Mostly agree with JBM, but would add that if your other colonies are not strong enough to make a nuc between them, then you don't need the new queen that's coming and will probably just be throwing her away by trying to introduce her to a weak or diminishing colony - in which case sell her on quickly.
 
Agree with JBM. The bees in that colony will be on their last legs. The drones dying while emerging suggests that there is no-one to feed them while they are emerging. So you have a colony of (probably) small drones and (definitely) expiring workers. In a week or two those workers will have died. So you will end up with a colony with a queen, and no workers to support her. (Well, by that time the new queen will be dead.)

If you shake them out, at least they can support your other colonies until they die in the field of exhaustion.

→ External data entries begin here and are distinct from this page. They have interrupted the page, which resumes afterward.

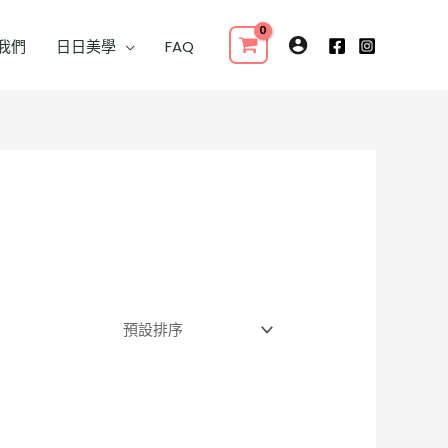
我們
日日美學
FAQ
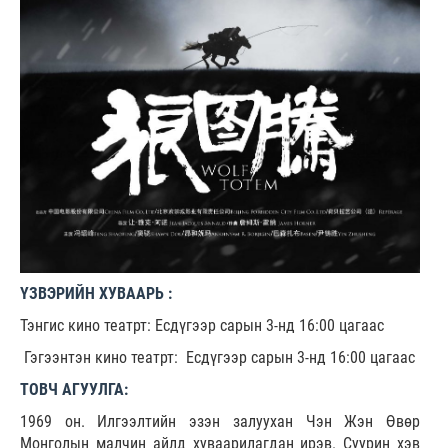
ҮЗВЭРИЙН ХУВААРЬ :
Тэнгис кино театрт: Есдүгээр сарын 3-нд 16:00 цагаас
Гэгээнтэн кино театрт: Есдүгээр сарын 3-нд 16:00 цагаас
ТОВЧ АГУУЛГА:
1969 он. Илгээлтийн эзэн залуухан Чэн Жэн Өвөр
Монголын малчин айлд хуваарилагдан ирэв. Суурин хэв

Just had my first Drone Laying Queen... the consoling fact is that it is not my fault and it is not your fault. (Unlike most tragedies that befall bee keepers.)
 
Your profile says three colonies - can't you make up a decently populated nuc to put the new queen in? otherwise that colony will struggle too. In all honesty I think the hive she was originally intended for is doomed - I'd have shaken them out a long time ago (and I'm not one to be hasty) so making up a fresh nuc would be a better idea - two or three brood, a frame of stores and a frame with drawn comb, plenty of bees, leave them q- for a few hours then introduce new queen in her cage with attendant bees(absolutely no point faffing around with removing them unless she and the workers are an import when you have to) put a bit of tape over the candy so the bees can't get at it and leave for a few days, then go in and remove he tape and wait fr them to get her out and laying. If there isn't much of a flow on it does help if you put a few pints of 1:1 syrup on.

Hello again. i did have three clonies. but lost one this early spring and now looks like i am about to lose another due to drone laying queen. My final colony is weak having brood on just two frames, but they are now growing again.
So with my new queen i did the only thing i could do and that is i split my already weak colony into two nucs and introduced new queen yesterday. removed cage end this morning.
Both nucs have plenty of bees and appear to have settled well. I have introduced syrup to original queen nuc as they were drawing a new frame before split and so may continue.
I shall leave them alone now for a week and then re-access.
Thanks for your help much appreciated.